--- START ---

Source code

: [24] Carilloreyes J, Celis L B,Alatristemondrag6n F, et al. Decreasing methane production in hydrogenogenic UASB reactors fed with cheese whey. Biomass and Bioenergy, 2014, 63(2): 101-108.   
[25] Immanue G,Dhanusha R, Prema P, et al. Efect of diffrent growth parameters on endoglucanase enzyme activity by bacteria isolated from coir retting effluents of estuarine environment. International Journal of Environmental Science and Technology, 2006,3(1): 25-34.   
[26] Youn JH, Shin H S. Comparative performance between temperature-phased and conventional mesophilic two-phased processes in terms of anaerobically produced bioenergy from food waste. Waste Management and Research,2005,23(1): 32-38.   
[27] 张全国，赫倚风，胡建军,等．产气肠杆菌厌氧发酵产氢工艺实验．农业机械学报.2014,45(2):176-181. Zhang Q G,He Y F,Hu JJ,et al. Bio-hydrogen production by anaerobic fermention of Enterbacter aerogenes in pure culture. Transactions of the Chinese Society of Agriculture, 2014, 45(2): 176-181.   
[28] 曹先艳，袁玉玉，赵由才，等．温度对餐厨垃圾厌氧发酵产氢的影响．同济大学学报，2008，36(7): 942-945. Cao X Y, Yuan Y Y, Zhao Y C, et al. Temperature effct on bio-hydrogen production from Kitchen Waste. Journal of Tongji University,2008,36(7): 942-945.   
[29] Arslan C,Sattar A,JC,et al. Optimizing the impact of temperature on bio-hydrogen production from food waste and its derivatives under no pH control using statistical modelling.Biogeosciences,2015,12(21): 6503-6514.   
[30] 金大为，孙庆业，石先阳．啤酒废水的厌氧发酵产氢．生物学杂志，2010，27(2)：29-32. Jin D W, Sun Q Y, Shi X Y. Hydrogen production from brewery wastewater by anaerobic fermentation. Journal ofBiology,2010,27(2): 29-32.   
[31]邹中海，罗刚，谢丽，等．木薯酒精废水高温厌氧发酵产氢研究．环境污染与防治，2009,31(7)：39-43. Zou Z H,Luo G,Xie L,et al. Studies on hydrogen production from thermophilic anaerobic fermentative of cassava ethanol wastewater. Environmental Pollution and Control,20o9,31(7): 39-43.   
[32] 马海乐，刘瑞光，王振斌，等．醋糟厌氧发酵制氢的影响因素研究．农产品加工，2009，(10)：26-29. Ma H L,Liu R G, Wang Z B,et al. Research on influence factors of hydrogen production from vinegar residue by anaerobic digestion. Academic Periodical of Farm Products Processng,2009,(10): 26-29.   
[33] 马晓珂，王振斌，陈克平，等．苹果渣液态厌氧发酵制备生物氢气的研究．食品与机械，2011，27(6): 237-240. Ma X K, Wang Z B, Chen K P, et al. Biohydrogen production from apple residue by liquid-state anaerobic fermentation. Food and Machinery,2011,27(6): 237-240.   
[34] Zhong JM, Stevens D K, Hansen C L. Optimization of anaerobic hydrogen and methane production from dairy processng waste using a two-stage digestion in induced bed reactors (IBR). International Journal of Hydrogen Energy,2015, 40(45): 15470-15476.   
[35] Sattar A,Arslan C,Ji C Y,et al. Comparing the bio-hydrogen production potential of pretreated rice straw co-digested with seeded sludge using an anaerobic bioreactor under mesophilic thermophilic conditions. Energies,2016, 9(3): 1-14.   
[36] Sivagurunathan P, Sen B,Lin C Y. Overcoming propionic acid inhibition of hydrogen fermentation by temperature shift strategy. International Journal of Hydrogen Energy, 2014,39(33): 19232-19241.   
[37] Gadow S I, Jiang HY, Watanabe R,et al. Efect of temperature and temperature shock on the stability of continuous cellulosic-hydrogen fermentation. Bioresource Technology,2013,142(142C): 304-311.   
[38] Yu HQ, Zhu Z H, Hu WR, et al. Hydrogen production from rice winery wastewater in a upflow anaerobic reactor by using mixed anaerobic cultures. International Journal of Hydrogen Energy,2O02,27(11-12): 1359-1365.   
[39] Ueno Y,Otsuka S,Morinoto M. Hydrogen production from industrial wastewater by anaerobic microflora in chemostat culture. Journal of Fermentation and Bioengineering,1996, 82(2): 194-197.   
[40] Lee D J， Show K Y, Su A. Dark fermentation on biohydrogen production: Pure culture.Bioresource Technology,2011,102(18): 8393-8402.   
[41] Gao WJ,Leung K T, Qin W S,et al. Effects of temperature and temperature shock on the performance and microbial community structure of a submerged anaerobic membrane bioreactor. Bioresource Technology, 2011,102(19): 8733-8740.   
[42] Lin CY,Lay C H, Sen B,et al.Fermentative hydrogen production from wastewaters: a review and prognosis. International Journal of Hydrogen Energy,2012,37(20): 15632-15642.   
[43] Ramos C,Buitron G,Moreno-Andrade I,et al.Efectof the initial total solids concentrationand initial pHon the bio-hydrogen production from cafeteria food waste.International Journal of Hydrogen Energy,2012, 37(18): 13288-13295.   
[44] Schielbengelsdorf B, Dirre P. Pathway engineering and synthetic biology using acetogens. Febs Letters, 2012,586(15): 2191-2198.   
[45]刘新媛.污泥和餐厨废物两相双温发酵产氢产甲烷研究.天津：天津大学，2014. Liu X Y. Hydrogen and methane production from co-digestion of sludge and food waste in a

--- END ---

**EXERCISE**. Return the full listing, character for character.

**RESPONSE FOR THIS EXERCISE**.
Source code

: [24] Carilloreyes J, Celis L B,Alatristemondrag6n F, et al. Decreasing methane production in hydrogenogenic UASB reactors fed with cheese whey. Biomass and Bioenergy, 2014, 63(2): 101-108.   
[25] Immanue G,Dhanusha R, Prema P, et al. Efect of diffrent growth parameters on endoglucanase enzyme activity by bacteria isolated from coir retting effluents of estuarine environment. International Journal of Environmental Science and Technology, 2006,3(1): 25-34.   
[26] Youn JH, Shin H S. Comparative performance between temperature-phased and conventional mesophilic two-phased processes in terms of anaerobically produced bioenergy from food waste. Waste Management and Research,2005,23(1): 32-38.   
[27] 张全国，赫倚风，胡建军,等．产气肠杆菌厌氧发酵产氢工艺实验．农业机械学报.2014,45(2):176-181. Zhang Q G,He Y F,Hu JJ,et al. Bio-hydrogen production by anaerobic fermention of Enterbacter aerogenes in pure culture. Transactions of the Chinese Society of Agriculture, 2014, 45(2): 176-181.   
[28] 曹先艳，袁玉玉，赵由才，等．温度对餐厨垃圾厌氧发酵产氢的影响．同济大学学报，2008，36(7): 942-945. Cao X Y, Yuan Y Y, Zhao Y C, et al. Temperature effct on bio-hydrogen production from Kitchen Waste. Journal of Tongji University,2008,36(7): 942-945.   
[29] Arslan C,Sattar A,JC,et al. Optimizing the impact of temperature on bio-hydrogen production from food waste and its derivatives under no pH control using statistical modelling.Biogeosciences,2015,12(21): 6503-6514.   
[30] 金大为，孙庆业，石先阳．啤酒废水的厌氧发酵产氢．生物学杂志，2010，27(2)：29-32. Jin D W, Sun Q Y, Shi X Y. Hydrogen production from brewery wastewater by anaerobic fermentation. Journal ofBiology,2010,27(2): 29-32.   
[31]邹中海，罗刚，谢丽，等．木薯酒精废水高温厌氧发酵产氢研究．环境污染与防治，2009,31(7)：39-43. Zou Z H,Luo G,Xie L,et al. Studies on hydrogen production from thermophilic anaerobic fermentative of cassava ethanol wastewater. Environmental Pollution and Control,20o9,31(7): 39-43.   
[32] 马海乐，刘瑞光，王振斌，等．醋糟厌氧发酵制氢的影响因素研究．农产品加工，2009，(10)：26-29. Ma H L,Liu R G, Wang Z B,et al. Research on influence factors of hydrogen production from vinegar residue by anaerobic digestion. Academic Periodical of Farm Products Processng,2009,(10): 26-29.   
[33] 马晓珂，王振斌，陈克平，等．苹果渣液态厌氧发酵制备生物氢气的研究．食品与机械，2011，27(6): 237-240. Ma X K, Wang Z B, Chen K P, et al. Biohydrogen production from apple residue by liquid-state anaerobic fermentation. Food and Machinery,2011,27(6): 237-240.   
[34] Zhong JM, Stevens D K, Hansen C L. Optimization of anaerobic hydrogen and methane production from dairy processng waste using a two-stage digestion in induced bed reactors (IBR). International Journal of Hydrogen Energy,2015, 40(45): 15470-15476.   
[35] Sattar A,Arslan C,Ji C Y,et al. Comparing the bio-hydrogen production potential of pretreated rice straw co-digested with seeded sludge using an anaerobic bioreactor under mesophilic thermophilic conditions. Energies,2016, 9(3): 1-14.   
[36] Sivagurunathan P, Sen B,Lin C Y. Overcoming propionic acid inhibition of hydrogen fermentation by temperature shift strategy. International Journal of Hydrogen Energy, 2014,39(33): 19232-19241.   
[37] Gadow S I, Jiang HY, Watanabe R,et al. Efect of temperature and temperature shock on the stability of continuous cellulosic-hydrogen fermentation. Bioresource Technology,2013,142(142C): 304-311.   
[38] Yu HQ, Zhu Z H, Hu WR, et al. Hydrogen production from rice winery wastewater in a upflow anaerobic reactor by using mixed anaerobic cultures. International Journal of Hydrogen Energy,2O02,27(11-12): 1359-1365.   
[39] Ueno Y,Otsuka S,Morinoto M. Hydrogen production from industrial wastewater by anaerobic microflora in chemostat culture. Journal of Fermentation and Bioengineering,1996, 82(2): 194-197.   
[40] Lee D J， Show K Y, Su A. Dark fermentation on biohydrogen production: Pure culture.Bioresource Technology,2011,102(18): 8393-8402.   
[41] Gao WJ,Leung K T, Qin W S,et al. Effects of temperature and temperature shock on the performance and microbial community structure of a submerged anaerobic membrane bioreactor. Bioresource Technology, 2011,102(19): 8733-8740.   
[42] Lin CY,Lay C H, Sen B,et al.Fermentative hydrogen production from wastewaters: a review and prognosis. International Journal of Hydrogen Energy,2012,37(20): 15632-15642.   
[43] Ramos C,Buitron G,Moreno-Andrade I,et al.Efectof the initial total solids concentrationand initial pHon the bio-hydrogen production from cafeteria food waste.International Journal of Hydrogen Energy,2012, 37(18): 13288-13295.   
[44] Schielbengelsdorf B, Dirre P. Pathway engineering and synthetic biology using acetogens. Febs Letters, 2012,586(15): 2191-2198.   
[45]刘新媛.污泥和餐厨废物两相双温发酵产氢产甲烷研究.天津：天津大学，2014. Liu X Y. Hydrogen and methane production from co-digestion of sludge and food waste in a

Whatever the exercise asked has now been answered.